Depois do apogeu, vem fatalmente o declínio. O alcance de Gonzaga deixa de ser universal na década de 1960, quando as classes média e alta passam a escutar a bossa nova, música do momento. O baião é ouvido em cidades do interior, pelo “povão”, como conta Regina Echeverria em Gonzaguinha & Gonzagão. Ele faz shows pelo Nordeste e canta em anúncios de lojas, vinho, remédios e outros produtos. Helena não aprova as viagens do marido, que o fazem ficar longe de casa por meses, e os dois entram em um período difícil no casamento, com altos e baixos. 

Os problemas crescem com a mudança de Gonzaguinha para a casa do pai. Depois de 16 anos, o menino decide encarar a madrasta e viver com aquele que lhe deu o nome, ainda que existam dúvidas, nunca resolvidas, sobre a paternidade de Luizinho. Mas a relação de Gonzaga com o filho é difícil. Aliás, em tudo diferente da que ele teve com o próprio pai, a começar pelo diálogo musical. Enquanto Januário incentivou o filho a tocar sanfona, no começo Gonzaga se indispõe à carreira de Gonzaguinha e o critica por seu pendor para a esquerda – o filho, por sua vez, o acusará de conivência com os militares. Em 1964, o sanfoneiro grava uma composição do filho, Lembranças da Primavera (“A primavera chegou / Tudo agora é flor / Lembro dos meus verdes tempos / E do meu primeiro amor”). Mas ainda está distante de lhe dar a bênção.

Em 1962, Zé Dantas falece e Gonzaga conhece João Silva, outro grande parceiro. Carlos Marcelo lembra que, apesar de menos conhecido, Silva foi o compositor que o pernambucano mais gravou. Nos anos 1970, o sanfoneiro viaja ao lado de Dominguinhos, a quem chamaria, um dia, de seu herdeiro musical, e grava o disco O Canto Jovem de Luiz Gonzaga, ao lado de nomes como Gilberto Gil, Caetano Veloso e Edu Lobo.

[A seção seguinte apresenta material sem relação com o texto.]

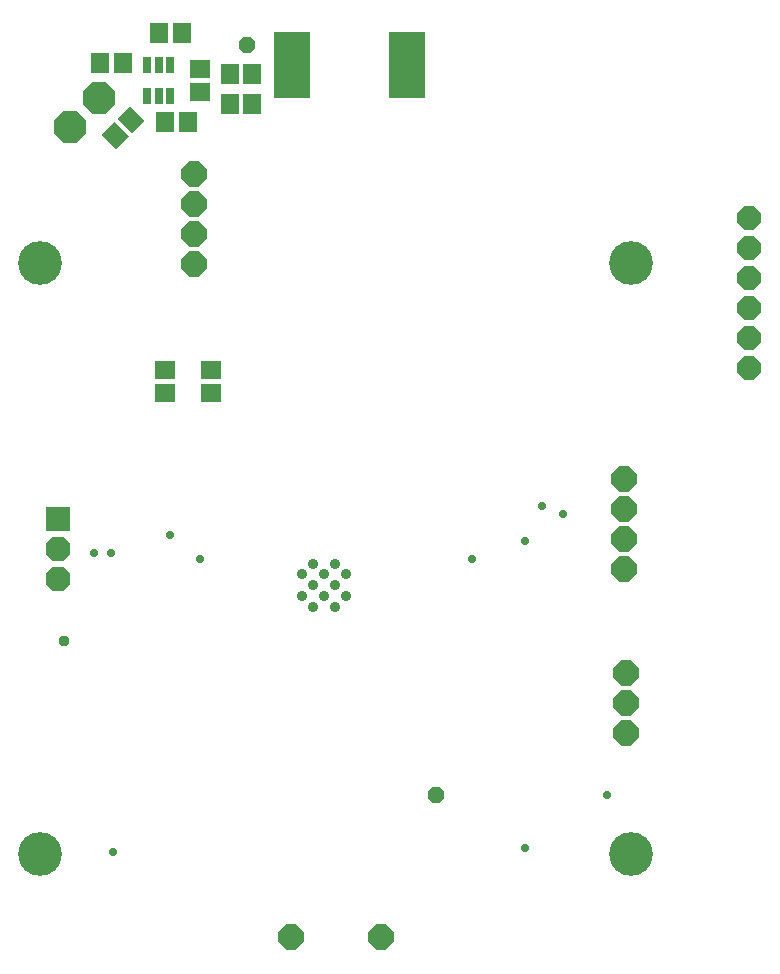
<source format=gbr>
G04 EAGLE Gerber RS-274X export*
G75*
%MOMM*%
%FSLAX34Y34*%
%LPD*%
%INSoldermask Bottom*%
%IPPOS*%
%AMOC8*
5,1,8,0,0,1.08239X$1,22.5*%
G01*
%ADD10C,3.703200*%
%ADD11P,2.969212X8X247.500000*%
%ADD12R,1.703200X1.503200*%
%ADD13R,2.082800X2.082800*%
%ADD14P,2.254402X8X22.500000*%
%ADD15P,2.309387X8X22.500000*%
%ADD16P,2.309387X8X292.500000*%
%ADD17C,0.911200*%
%ADD18R,0.803200X1.403200*%
%ADD19R,1.503200X1.703200*%
%ADD20R,3.103200X5.603200*%
%ADD21P,2.144431X8X202.500000*%
%ADD22P,0.980212X8X22.500000*%
%ADD23P,1.464690X8X22.500000*%
%ADD24P,0.763734X8X22.500000*%
%ADD25P,1.518810X8X22.500000*%
%ADD26C,0.705600*%


D10*
X750000Y750000D03*
X250000Y750000D03*
X750000Y250000D03*
X250000Y250000D03*
D11*
X299900Y890400D03*
X275204Y865704D03*
D12*
X355300Y640500D03*
X355300Y659500D03*
X394700Y659500D03*
X394700Y640500D03*
D13*
X264950Y533400D03*
D14*
X264950Y508000D03*
X264950Y482600D03*
D15*
X379600Y825600D03*
X379600Y800200D03*
X379600Y774800D03*
X379600Y749400D03*
D16*
X745440Y378280D03*
X745440Y352880D03*
X745440Y403680D03*
D15*
X462000Y179600D03*
X538000Y179600D03*
X744000Y491500D03*
X744000Y516900D03*
X744000Y542300D03*
X744000Y567700D03*
D17*
X480825Y495950D03*
X499175Y495950D03*
X471650Y486775D03*
X490000Y486775D03*
X508350Y486775D03*
X480825Y477600D03*
X499175Y477600D03*
X471650Y468425D03*
X490000Y468425D03*
X508350Y468425D03*
X480825Y459250D03*
X499175Y459250D03*
D18*
X350000Y918000D03*
X340500Y918000D03*
X359500Y918000D03*
X350000Y892000D03*
X359500Y892000D03*
X340500Y892000D03*
D12*
X385000Y895500D03*
X385000Y914500D03*
D19*
X429500Y910000D03*
X410500Y910000D03*
X429500Y885000D03*
X410500Y885000D03*
X350500Y945000D03*
X369500Y945000D03*
X355500Y870000D03*
X374500Y870000D03*
G36*
X324619Y857575D02*
X313990Y846946D01*
X301947Y858989D01*
X312576Y869618D01*
X324619Y857575D01*
G37*
G36*
X338054Y871011D02*
X327425Y860382D01*
X315382Y872425D01*
X326011Y883054D01*
X338054Y871011D01*
G37*
X319500Y920000D03*
X300500Y920000D03*
D20*
X560000Y918000D03*
X463000Y918000D03*
D21*
X850000Y661500D03*
X850000Y686900D03*
X850000Y712300D03*
X850000Y737700D03*
X850000Y763100D03*
X850000Y788500D03*
D22*
X270000Y430000D03*
D23*
X425000Y935000D03*
D24*
X311000Y252000D03*
D25*
X585000Y300000D03*
D24*
X385000Y500000D03*
X360000Y520000D03*
D26*
X692500Y537500D03*
X660000Y515000D03*
X675000Y545000D03*
X615000Y500000D03*
X295000Y505000D03*
X730000Y300000D03*
X660000Y255000D03*
X310000Y505000D03*
M02*

</source>
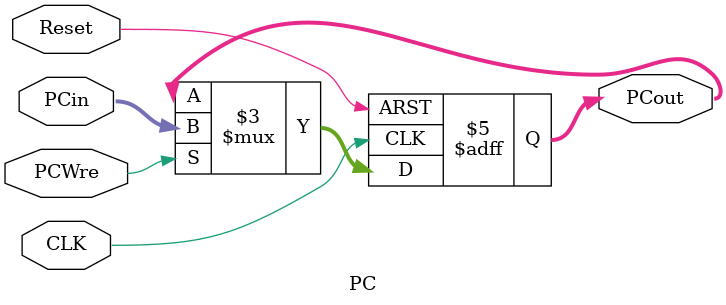
<source format=v>
`timescale 1ns / 1ps

module PC(
    input CLK,
    input Reset,
    input [31:0] PCin,
    input PCWre,
    output reg [31:0] PCout
    );
    always @(negedge Reset or negedge CLK) begin
        if (Reset == 0) PCout <= 0;
        else if (PCWre) PCout <= PCin;
    end
endmodule

</source>
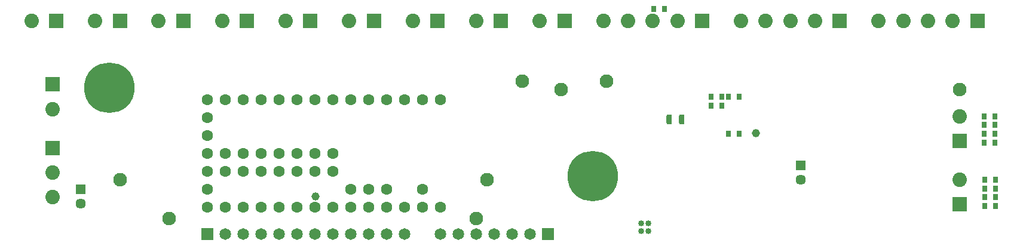
<source format=gbs>
G04 Layer_Color=16711935*
%FSLAX25Y25*%
%MOIN*%
G70*
G01*
G75*
G04:AMPARAMS|DCode=71|XSize=36mil|YSize=28mil|CornerRadius=8.5mil|HoleSize=0mil|Usage=FLASHONLY|Rotation=270.000|XOffset=0mil|YOffset=0mil|HoleType=Round|Shape=RoundedRectangle|*
%AMROUNDEDRECTD71*
21,1,0.03600,0.01100,0,0,270.0*
21,1,0.01900,0.02800,0,0,270.0*
1,1,0.01700,-0.00550,-0.00950*
1,1,0.01700,-0.00550,0.00950*
1,1,0.01700,0.00550,0.00950*
1,1,0.01700,0.00550,-0.00950*
%
%ADD71ROUNDEDRECTD71*%
G04:AMPARAMS|DCode=75|XSize=56mil|YSize=30mil|CornerRadius=9mil|HoleSize=0mil|Usage=FLASHONLY|Rotation=90.000|XOffset=0mil|YOffset=0mil|HoleType=Round|Shape=RoundedRectangle|*
%AMROUNDEDRECTD75*
21,1,0.05600,0.01200,0,0,90.0*
21,1,0.03800,0.03000,0,0,90.0*
1,1,0.01800,0.00600,0.01900*
1,1,0.01800,0.00600,-0.01900*
1,1,0.01800,-0.00600,-0.01900*
1,1,0.01800,-0.00600,0.01900*
%
%ADD75ROUNDEDRECTD75*%
%ADD87C,0.00600*%
%ADD88C,0.07600*%
%ADD89R,0.06506X0.06506*%
%ADD90C,0.06506*%
%ADD91C,0.06300*%
%ADD92C,0.08080*%
%ADD93R,0.08080X0.08080*%
%ADD94C,0.05718*%
%ADD95R,0.05718X0.05718*%
%ADD96R,0.08080X0.08080*%
%ADD97C,0.28159*%
%ADD98C,0.03356*%
%ADD99C,0.04537*%
D71*
X358701Y140551D02*
D03*
X364701D02*
D03*
X543457Y30512D02*
D03*
X549457D02*
D03*
Y35433D02*
D03*
X543457D02*
D03*
X549457Y40354D02*
D03*
X543457D02*
D03*
X543410Y45275D02*
D03*
X549410D02*
D03*
X543260Y65945D02*
D03*
X549260D02*
D03*
Y70866D02*
D03*
X543260D02*
D03*
X549213Y75787D02*
D03*
X543213D02*
D03*
X543213Y80709D02*
D03*
X549213D02*
D03*
X400543Y70866D02*
D03*
X406543D02*
D03*
X396701Y86614D02*
D03*
X390701D02*
D03*
Y91535D02*
D03*
X396701D02*
D03*
X400496D02*
D03*
X406496D02*
D03*
D75*
X367463Y78740D02*
D03*
X374663D02*
D03*
D87*
X541339Y11811D02*
D03*
X11811D02*
D03*
D88*
X332677Y100394D02*
D03*
X285433D02*
D03*
X307087Y95669D02*
D03*
X529528D02*
D03*
X88583Y23622D02*
D03*
X259842D02*
D03*
X61024Y45276D02*
D03*
X265748D02*
D03*
D89*
X110000Y15000D02*
D03*
X300000Y15000D02*
D03*
D90*
X120000Y15000D02*
D03*
X130000D02*
D03*
X140000D02*
D03*
X150000D02*
D03*
X160000D02*
D03*
X170000D02*
D03*
X180000D02*
D03*
X190000D02*
D03*
X200000D02*
D03*
X210000D02*
D03*
X220000D02*
D03*
X280000Y15000D02*
D03*
X290000D02*
D03*
X270000D02*
D03*
X260000D02*
D03*
X250000D02*
D03*
X240000D02*
D03*
D91*
X180000Y60000D02*
D03*
X170000D02*
D03*
X180000Y50000D02*
D03*
X170000D02*
D03*
X160000D02*
D03*
X150000D02*
D03*
X140000D02*
D03*
X130000D02*
D03*
X160000Y60000D02*
D03*
X150000D02*
D03*
X140000D02*
D03*
X130000D02*
D03*
X120000Y50000D02*
D03*
Y60000D02*
D03*
X190000Y40000D02*
D03*
X200000D02*
D03*
X210000D02*
D03*
X230000D02*
D03*
X240000Y30000D02*
D03*
X230000D02*
D03*
X220000D02*
D03*
X210000D02*
D03*
X200000D02*
D03*
X190000D02*
D03*
X180000D02*
D03*
X170000D02*
D03*
X160000D02*
D03*
X150000D02*
D03*
X140000D02*
D03*
X130000D02*
D03*
X120000D02*
D03*
X110000D02*
D03*
Y40000D02*
D03*
Y50000D02*
D03*
Y60000D02*
D03*
Y70000D02*
D03*
Y80000D02*
D03*
Y90000D02*
D03*
X120000D02*
D03*
X130000D02*
D03*
X140000D02*
D03*
X150000D02*
D03*
X160000D02*
D03*
X170000D02*
D03*
X180000D02*
D03*
X190000D02*
D03*
X200000D02*
D03*
X210000D02*
D03*
X220000D02*
D03*
X230000D02*
D03*
X240000D02*
D03*
D92*
X23622Y35433D02*
D03*
Y49212D02*
D03*
Y84646D02*
D03*
X529528Y80709D02*
D03*
Y45276D02*
D03*
X448819Y133858D02*
D03*
X435039D02*
D03*
X421260D02*
D03*
X407480D02*
D03*
X82678D02*
D03*
X118111D02*
D03*
X153544D02*
D03*
X188977D02*
D03*
X224410D02*
D03*
X259843D02*
D03*
X295276D02*
D03*
X525591D02*
D03*
X511811D02*
D03*
X498032D02*
D03*
X484252D02*
D03*
X372047D02*
D03*
X358268D02*
D03*
X344488D02*
D03*
X330709D02*
D03*
X11811D02*
D03*
X47244D02*
D03*
D93*
X23622Y62992D02*
D03*
Y98425D02*
D03*
X529528Y66929D02*
D03*
Y31496D02*
D03*
D94*
X39173Y31890D02*
D03*
X440945Y45276D02*
D03*
D95*
X39173Y39764D02*
D03*
X440945Y53150D02*
D03*
D96*
X462599Y133858D02*
D03*
X96457D02*
D03*
X131890D02*
D03*
X167323D02*
D03*
X202756D02*
D03*
X238190D02*
D03*
X273622D02*
D03*
X309056D02*
D03*
X539370D02*
D03*
X385827D02*
D03*
X25591D02*
D03*
X61024D02*
D03*
D97*
X55118Y96457D02*
D03*
X324803Y47244D02*
D03*
D98*
X355807Y16535D02*
D03*
X351870D02*
D03*
Y20866D02*
D03*
X355807D02*
D03*
D99*
X170079Y35827D02*
D03*
X415748Y71260D02*
D03*
M02*

</source>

A distância entre o músico e Helena se torna cada vez maior, principalmente a partir de 1975, quando Gonzaga começa a ter um caso com a também pernambucana Maria Edelzuita Rabelo. O relacionamento dura catorze anos e, nos últimos dois anos de sua vida, Gonzagão vive só com Edelzuita. Se a vida ao lado da esposa está difícil, ao menos a relação com o filho, Gonzaguinha, melhora nessa época. No começo da década de 1980, o rapaz decide cuidar da carreira do pai e propõe fazerem uma turnê pelo Brasil. Juntos, Gonzaguinha e Gonzagão fazem mais de 100 shows, que dão novo impulso à vida do pernambucano e o colocam novamente em evidência. E aparam as arestas entre pai e filho.

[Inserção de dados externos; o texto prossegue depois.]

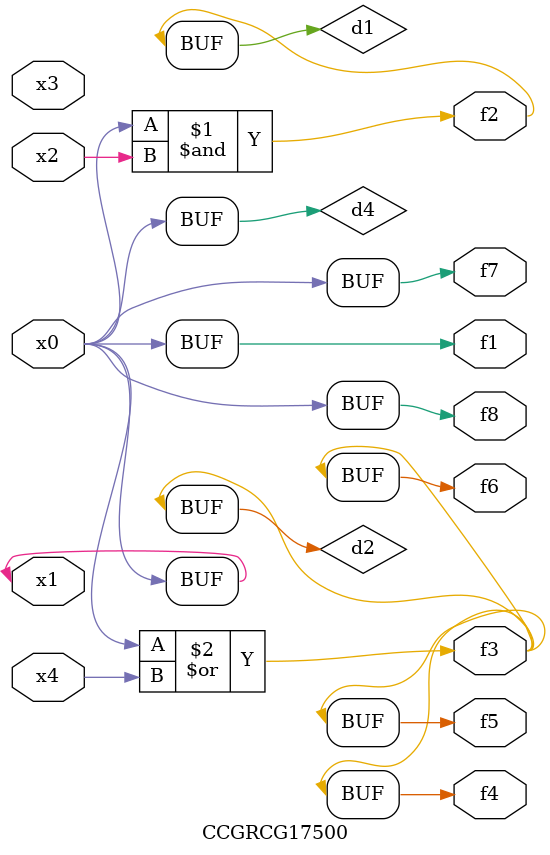
<source format=v>
module CCGRCG17500(
	input x0, x1, x2, x3, x4,
	output f1, f2, f3, f4, f5, f6, f7, f8
);

	wire d1, d2, d3, d4;

	and (d1, x0, x2);
	or (d2, x0, x4);
	nand (d3, x0, x2);
	buf (d4, x0, x1);
	assign f1 = d4;
	assign f2 = d1;
	assign f3 = d2;
	assign f4 = d2;
	assign f5 = d2;
	assign f6 = d2;
	assign f7 = d4;
	assign f8 = d4;
endmodule

</source>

Em 1984, recebe o primeiro disco de ouro, por Danado de Bom, é homenageado pelo Prêmio Shell e recebe o troféu Iracema em Fortaleza. Mesmo ensaiando a aposentadoria, não consegue abandonar a música e recebe outros discos de ouro e de platina nos anos seguintes. Em 1985, Gonzaga volta a morar em Exu e diminui o ritmo de apresentações. Sua memória se torna falha e ele sente dores violentas nas pernas. Em 1987, os exames apontam câncer na próstata e metástase nos ossos. 

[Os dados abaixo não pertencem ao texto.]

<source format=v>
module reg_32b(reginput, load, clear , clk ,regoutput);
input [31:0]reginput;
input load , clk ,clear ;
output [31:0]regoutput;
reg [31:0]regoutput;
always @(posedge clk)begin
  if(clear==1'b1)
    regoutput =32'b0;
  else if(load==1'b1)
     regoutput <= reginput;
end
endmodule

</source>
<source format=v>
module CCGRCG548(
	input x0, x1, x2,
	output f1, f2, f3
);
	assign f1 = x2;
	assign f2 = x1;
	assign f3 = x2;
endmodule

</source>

Com dificuldades para andar, chega a fazer shows na cadeira de rodas, mas não quer se entregar. Em junho de 1989, é internado no Hospital Santa Joana, em Recife, com infecção urinária decorrente da osteoporose e, ainda no hospital, contrai uma pneumonia. Falece em 2 de agosto, de uma parada cardiorrespiratória.